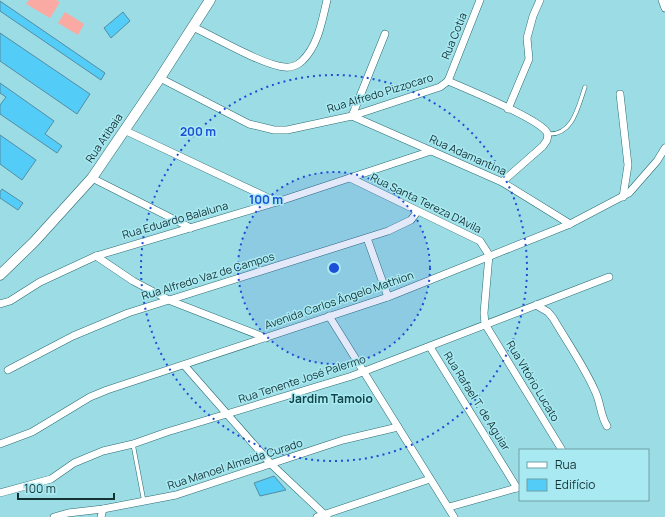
<svg xmlns="http://www.w3.org/2000/svg" width="665" height="517" font-family="Manrope,sans-serif">
<rect width="100%" height="100%" fill="#9cdde5"/>
<g fill="#fbaaa3">
<path d="M29,0H56L60,2L50,18L26,4Z"/>
<path d="M65,12L84,24L78,35L58,23Z"/>
</g>
<g fill="#53cdf8" stroke="#558ca2">
<path d="M0,1L105,73L101,80L0,11Z"/>
<path d="M123,12L130,21L111,38L104,28Z"/>
<path d="M0,33L90,94L77,114L0,61Z"/>
<path d="M0,83L54,121L45,134L62,146L57,153L0,114V105L6,97L0,93Z"/>
<path d="M0,135L36,160L22,180L0,164Z"/>
<path d="M2,189L23,203L18,210L0,198V192Z"/>
<path d="M274,476L286,490L260,496L254,483Z"/>
</g>
<g fill="none" stroke-linecap="round" stroke-linejoin="round">
<defs>
<g id="lane">
<path d="M547,134C573,136 578,107 585,87"/>
<path d="M133,444L144,502"/>
</g>
<g id="street">
<path d="M662,0L665,8"/>
<path d="M193,27C215,37 264,66 285,67C291,68 298,65 302,61C318,46 322,21 327,0"/>
<path d="M160,78L249,124L274,130H287L352,116L440,87L448,81"/>
<path d="M448,81C467,89 536,118 546,131C548,133 548,136 547,140L543,146L502,182"/>
<path d="M448,81L480,0"/>
<path d="M620,94L628,165L623,197"/>
<path d="M508,109L529,59L527,38L533,16L540,0"/>
<path d="M352,116L502,182L570,224"/>
<path d="M352,116L385,34"/>
<path d="M124,130L277,202"/>
<path d="M92,178L191,228"/>
<path d="M350,178L480,241L489,255L484,313L485,324L562,450"/>
<path d="M367,238L388,297"/>
<path d="M96,256L133,281L171,301L266,338"/>
<path d="M0,304L10,301L40,282L96,256L277,202L431,151"/>
<path d="M536,305L548,312L553,318C567,342 584,366 595,391C601,403 600,415 607,426"/>
<path d="M329,316L454,517"/>
<path d="M430,347L517,488"/>
<path d="M184,365L271,464L327,517"/>
<path d="M8,370L73,336L128,313L388,231L411,220L417,212"/>
<path d="M0,444L32,432L90,397L107,390L388,297L570,224L629,193L657,161L665,148"/>
<path d="M0,493L51,479L74,463L103,451L133,444L167,432L352,376L609,277"/>
<path d="M449,507L520,487"/>
<path d="M54,517L68,513L103,509L176,495L343,440L398,427"/>
<path d="M101,517L103,509"/>
<path d="M317,517L430,479"/>
</g>
<path id="secondary" d="M0,275L34,242L92,178L160,78L210,0"/>
</defs>
<use href="#lane" stroke="#2a6c73" stroke-width="4.5"/>
<use href="#street" stroke="#2a6c73" stroke-width="8"/>
<use href="#secondary" stroke="#2a6c73" stroke-width="11"/>
<use href="#lane" stroke="#fff" stroke-width="3.5"/>
<use href="#street" stroke="#fff" stroke-width="7"/>
<use href="#secondary" stroke="#fff" stroke-width="10"/>
</g>
<circle cx="334" cy="268" r="96" fill="#1d4ed8" fill-opacity=".12"/>
<g fill="none" stroke="#1d4ed8" stroke-width="2" stroke-dasharray="2 4">
<circle cx="334" cy="268" r="96"/>
<circle cx="334" cy="268" r="193"/>
</g>
<g text-anchor="middle" stroke-width="3" stroke-linejoin="round" paint-order="stroke">
<g font-size="11" fill="#163134" stroke="#a9eaf2">
<text transform="translate(454 36) rotate(-68)" y="4">Rua Cotia</text>
<text transform="translate(380 93) rotate(-17)" y="4">Rua Alfredo Pizzocaro</text>
<text transform="translate(104 138) rotate(-56)" y="4">Rua Atibaia</text>
<text transform="translate(468 155) rotate(24)" y="4">Rua Adamantina</text>
<text transform="translate(426 203) rotate(26)" y="4">Rua Santa Tereza D'Avila</text>
<text transform="translate(175 220) rotate(-16)" y="4">Rua Eduardo Balaluna</text>
<text transform="translate(208 276) rotate(-17)" y="4">Rua Alfredo Vaz de Campos</text>
<text transform="translate(339 300) rotate(-19)" y="4">Avenida Carlos Ângelo Mathion</text>
<text transform="translate(302 379) rotate(-18)" y="4">Rua Tenente José Palermo</text>
<text transform="translate(533 381) rotate(59)" y="4">Rua Vitório Lucato</text>
<text transform="translate(477 401) rotate(58)" y="4">Rua Rafael T. de Aguiar</text>
<text transform="translate(235 464) rotate(-18)" y="4">Rua Manoel Almeida Curado</text>
</g>
<g font-size="12" font-weight="bold" fill="#11444a" stroke="#a9eaf2">
<text x="331" y="403">Jardim Tamoio</text>
</g>
</g>
<circle cx="334" cy="268" r="6" fill="#1d4ed8" stroke="#a9eaf2" stroke-width="2"/>
<g font-size="12" text-anchor="middle" font-weight="bold" fill="#1d4ed8" stroke="#a9eaf2" stroke-width="3" stroke-linejoin="round" paint-order="stroke">
<text x="198" y="136">200 m</text>
<text x="266" y="204">100 m</text>
</g>
<rect x="519" y="449" width="130" height="52" fill="#a9eaf2" stroke="#6ea0a6"/>
<rect x="527" y="462" width="20" height="6" fill="#ffffff" stroke="#6ea0a6"/>
<text x="555" y="469" font-size="12" fill="#163134">Rua</text>
<rect x="527" y="479" width="20" height="12" fill="#53cdf8" stroke="#6ea0a6"/>
<text x="555" y="489" font-size="12" fill="#163134">Edifício</text>
<path d="M18 493v6h96v-6" fill="none" stroke="#163134" stroke-width="2"/>
<text x="24" y="493" font-size="12" fill="#163134" stroke="#a9eaf2" stroke-width="3" paint-order="stroke">100 m</text>
</svg>
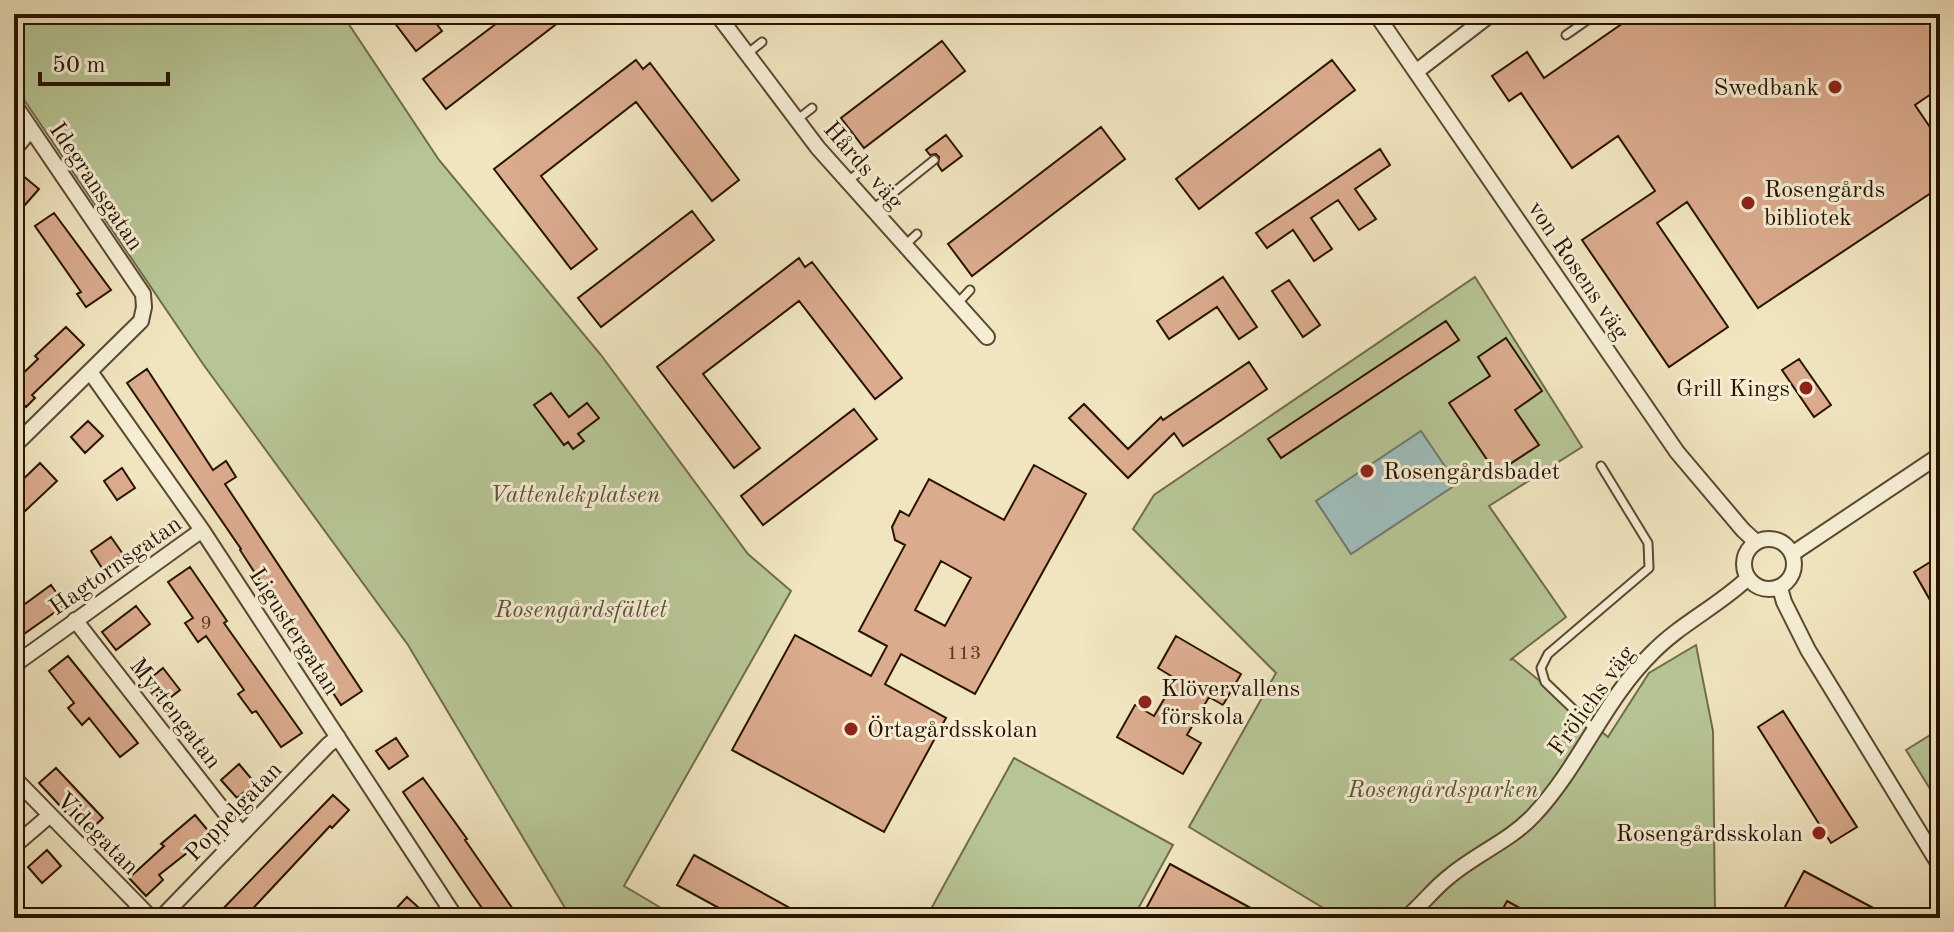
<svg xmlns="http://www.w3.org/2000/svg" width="1954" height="932" viewBox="0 0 1954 932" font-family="'Old Standard TT',serif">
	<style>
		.green { fill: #b7c594; stroke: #706c4a; stroke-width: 2 }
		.water { fill: #9ebdbb; stroke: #6f7970; stroke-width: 2 }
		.building { fill: #daab8d; stroke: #291300; stroke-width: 2; fill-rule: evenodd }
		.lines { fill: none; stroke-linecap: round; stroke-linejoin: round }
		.secondary-tunnel { stroke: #d2c6a2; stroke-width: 18; stroke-dasharray: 18 9; stroke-linecap: butt }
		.service-casing { stroke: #5b4830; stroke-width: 11 }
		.minor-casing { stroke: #5b4830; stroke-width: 18 }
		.service { stroke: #f5eed5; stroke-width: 7 }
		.minor { stroke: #f5eed5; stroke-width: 14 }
		.poi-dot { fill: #8f2418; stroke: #f5eed5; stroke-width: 3 }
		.labels { text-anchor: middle; stroke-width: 6; stroke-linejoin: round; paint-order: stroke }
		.number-label { font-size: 20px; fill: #553923 }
		.poi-label { font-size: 24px; fill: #291300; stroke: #f5eed5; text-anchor: start }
		.street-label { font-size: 24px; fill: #291300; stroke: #f5eed5 }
		.park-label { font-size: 24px; font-style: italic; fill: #5b5134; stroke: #f5eed5 }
	</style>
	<rect width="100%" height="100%" fill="#f0e5bf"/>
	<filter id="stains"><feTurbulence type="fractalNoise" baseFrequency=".0025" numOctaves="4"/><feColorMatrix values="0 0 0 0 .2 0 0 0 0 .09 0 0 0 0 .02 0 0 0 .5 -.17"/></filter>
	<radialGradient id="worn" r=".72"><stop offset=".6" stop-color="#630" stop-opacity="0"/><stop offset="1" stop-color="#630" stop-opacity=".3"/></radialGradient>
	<path class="green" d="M14,14h328l97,146 162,195 147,199 43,37 -167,295 54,32h-107l-163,-273 -205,-281 -189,-279z
		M1475,277l107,170 -93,59 77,111 -56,43 3,-1 95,78 41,-64 47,-28 17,86 2,187h-375l-151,-91 87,-154 -143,-144 21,-34z
		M1940,729v65l-5,3 -29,-47z
		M1014,758l159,87 -40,73h-207z"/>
	<path class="water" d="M1421,431l36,53 -106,70 -35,-53z"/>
	<path class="building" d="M388,14h41l13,17 -26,20z
		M509,14h44l6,8 -113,87 -23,-30z
		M1636,14h304v74l-25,17 25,37v45l-182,121 -71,-106 -30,21 71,104 -59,40 -87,-127 73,-49 -37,-55 -46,32 -51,-75 -12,8 -17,-25 35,-24 17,26z
		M942,41l23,30 -101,77 -23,-30z
		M636,60l7,9 7,-6 89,117 -27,21 -76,-99 -95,74 56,73 -26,20 -77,-100z
		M1332,60l23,30 -156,119 -23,-30z
		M1101,127l24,32 -153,117 -24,-32z
		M946,135l16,21 -20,15 -4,-6 1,-8 -3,-3 -6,1 -4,-5z
		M1380,149l10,16 -35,24 21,30 -17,11 -21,-30 -27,18 21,31 -18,12 -21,-31 -26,18 -11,-15z
		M22,175l17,14 -15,17 -10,-8v-14z
		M692,211l22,29 -113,87 -23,-29z
		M54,213l57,77 -25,17 -9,-13 4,-2 -46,-66z
		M799,258l6,9 7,-5 90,116 -27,21 -76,-98 -96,73 57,74 -26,20 -77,-101z
		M1223,277l34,50 -18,12 -22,-32 -48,32 -12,-18z
		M1289,280l31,45 -17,12 -31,-46z
		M1446,321l13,19 -178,118 -13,-19z
		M66,327l18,18 -52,50 3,3 -9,9 -12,-12v-13l24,-23 -3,-3z
		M1506,338l36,53 -27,19 24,35 -43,28 -47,-70 41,-27 -12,-19z
		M1799,359l32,46 -17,12 -32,-47z
		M1249,362l18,27 -84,57 -9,-13 -46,45 -59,-60 15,-14 44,45 33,-32 2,3z
		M147,369l66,101 13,-9 10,16 -11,7 137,207 -21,14 -101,-155 1,-1 -114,-166z
		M551,393l18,24 18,-14 12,15 -21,16 6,7 -11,8 -5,-7 -4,3 -30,-40z
		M854,409l23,30 -114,86 -22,-29z
		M88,421l15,15 -18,17 -14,-16z
		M40,463l17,18 -33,31 -10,-11v-13z
		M1034,465l52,29 -111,200 -74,-40 -16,30 61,34 -62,114 -152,-82 63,-115 76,41 16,-30 -28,-15 46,-86 -10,-5 -3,-13 8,-16 9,5 20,-37 75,41zM941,561l30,17 -26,48 -30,-16z
		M122,468l13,20 -18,12 -13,-19z
		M111,537l14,20 -21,14 -13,-20z
		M1940,556v38l-10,6 -16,-28z
		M190,567l37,54 -3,2 78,110 -21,14 -25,-36 -4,2 -14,-19 6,-4 -38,-54 -8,6 -13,-19 8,-5 -25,-36z
		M51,585l14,20 -51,36v-29z
		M136,606l14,18 -34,26 -14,-18z
		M1176,636l65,38 -18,31 -14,-8 -22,38 14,8 -18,31 -66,-37 18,-32 19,11 22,-37 -18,-11z
		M68,656l70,87 -18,14 -31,-39 -7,7 -14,-17 6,-5 -25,-32z
		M163,668l17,22 -17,13 -17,-21z
		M1783,711l74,116 -26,16 -73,-116z
		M396,738l12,18 -19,13 -13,-18z
		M239,764l16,19 -18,15 -16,-18z
		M56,768l47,50 -17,16 -47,-51z
		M423,778l44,61 -2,1 54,78h-30l-17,-24 -69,-102z
		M333,795l16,15 -17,18 -2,-2 -86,92h-30z
		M195,815l16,19 -52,41 4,5 -17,16 -17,-18 35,-32 -3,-2z
		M47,850l14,16 -19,17 -14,-16z
		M694,855l114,63h-71l-60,-33z
		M1170,864l99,54h-128z
		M1804,871l88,47h-113z
		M407,897l23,21h-43z
		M1507,901l31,17h-40z"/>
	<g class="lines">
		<path class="secondary-tunnel" d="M1929,14l11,16"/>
		<defs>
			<path id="service" d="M1566,35l30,-21
				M748,53l14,-11
				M798,119l14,-11
				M848,181l14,-11
				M873,209l61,-49
				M905,245l12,-11
				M957,304l13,-14
				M1594,729l-49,-47 -4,-14 7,-14 101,-86 -1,-25 -47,-77
				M1927,844l13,-8"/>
			<path id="minor" d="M717,14l101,134 169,189
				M1376,14l301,438 66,78 13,12
				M1417,71l74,-57
				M14,104l129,190 1,13 -3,14 -127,125
				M14,150l17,-21
				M91,373l111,157 254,388
				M1744 564a25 25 0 1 1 50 0a25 25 0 1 1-50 0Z
				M1792,554l148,-99
				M1780,588l4,14 24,48 132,216
				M75,620l166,213
				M14,665l188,-135
				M14,778l137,140
				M14,846l35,-30
				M161,918l167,-173 10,-8
				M1406,918c16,-13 28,-30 44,-42 26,-22 61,-36 84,-61 46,-49 70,-115 118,-162 28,-29 65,-46 96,-75"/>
		</defs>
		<use href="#service" class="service-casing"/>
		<use href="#minor" class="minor-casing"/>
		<use href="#service" class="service"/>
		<use href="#minor" class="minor"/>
	</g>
	<g class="poi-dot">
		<circle cx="1835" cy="87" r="8"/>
		<circle cx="1748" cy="203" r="8"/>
		<circle cx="1806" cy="388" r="8"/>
		<circle cx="1367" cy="471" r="8"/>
		<circle cx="1145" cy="702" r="8"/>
		<circle cx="851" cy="729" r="8"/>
		<circle cx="1819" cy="833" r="8"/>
	</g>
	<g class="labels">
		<g class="number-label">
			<text x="206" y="629">9</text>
			<text x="964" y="659">113</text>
		</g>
		<g class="poi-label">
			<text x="1819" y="95" text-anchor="end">Swedbank</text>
			<text x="1764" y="197">Rosengårds<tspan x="1764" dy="28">bibliotek</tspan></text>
			<text x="1790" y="396" text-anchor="end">Grill Kings</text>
			<text x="1383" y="479">Rosengårdsbadet</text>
			<text x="1161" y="696">Klövervallens<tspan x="1161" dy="28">förskola</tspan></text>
			<text x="867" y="737">Örtagårdsskolan</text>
			<text x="1803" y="841" text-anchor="end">Rosengårdsskolan</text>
		</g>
		<g class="street-label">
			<text transform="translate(864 165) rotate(49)" y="8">Hårds väg</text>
			<text transform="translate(97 186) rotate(56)" y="8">Idegransgatan</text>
			<text transform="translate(1579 270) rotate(56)" y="8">von Rosens väg</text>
			<text transform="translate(115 565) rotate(-35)" y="8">Hagtornsgatan</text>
			<text transform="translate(295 631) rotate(57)" y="8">Ligustergatan</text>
			<text transform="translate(1591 700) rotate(-54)" y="8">Frölichs väg</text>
			<text transform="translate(176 713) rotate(52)" y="8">Myrtengatan</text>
			<text transform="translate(233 811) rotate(-46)" y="8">Poppelgatan</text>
			<text transform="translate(98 833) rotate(45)" y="8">Videgatan</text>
		</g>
		<g class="park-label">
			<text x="575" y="502">Vattenlekplatsen</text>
			<text x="581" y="617">Rosengårdsfältet</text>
			<text x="1443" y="797">Rosengårdsparken</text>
		</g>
	</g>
	<rect width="1954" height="932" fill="none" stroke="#f0e5bf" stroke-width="48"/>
	<rect x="16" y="16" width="1922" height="900" fill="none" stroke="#291300" stroke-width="4"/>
	<rect x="24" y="24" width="1906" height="884" fill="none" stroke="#291300" stroke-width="2"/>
	<path d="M40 72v12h128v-12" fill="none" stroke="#291300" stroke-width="4"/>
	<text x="52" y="72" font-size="24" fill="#291300" stroke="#f5eed5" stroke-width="6" paint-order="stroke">50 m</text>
	<rect width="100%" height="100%" filter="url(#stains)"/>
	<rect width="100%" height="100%" fill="url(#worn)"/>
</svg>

☆ ☆ ☆

In the entries above, find the line holding "#daab8d; stroke: #291300;" and the line holding "#5b4830; stroke-width: 18", then retype exactly those two lines and every line between them, and nothing else.

● Task answer
		.building { fill: #daab8d; stroke: #291300; stroke-width: 2; fill-rule: evenodd }
		.lines { fill: none; stroke-linecap: round; stroke-linejoin: round }
		.secondary-tunnel { stroke: #d2c6a2; stroke-width: 18; stroke-dasharray: 18 9; stroke-linecap: butt }
		.service-casing { stroke: #5b4830; stroke-width: 11 }
		.minor-casing { stroke: #5b4830; stroke-width: 18 }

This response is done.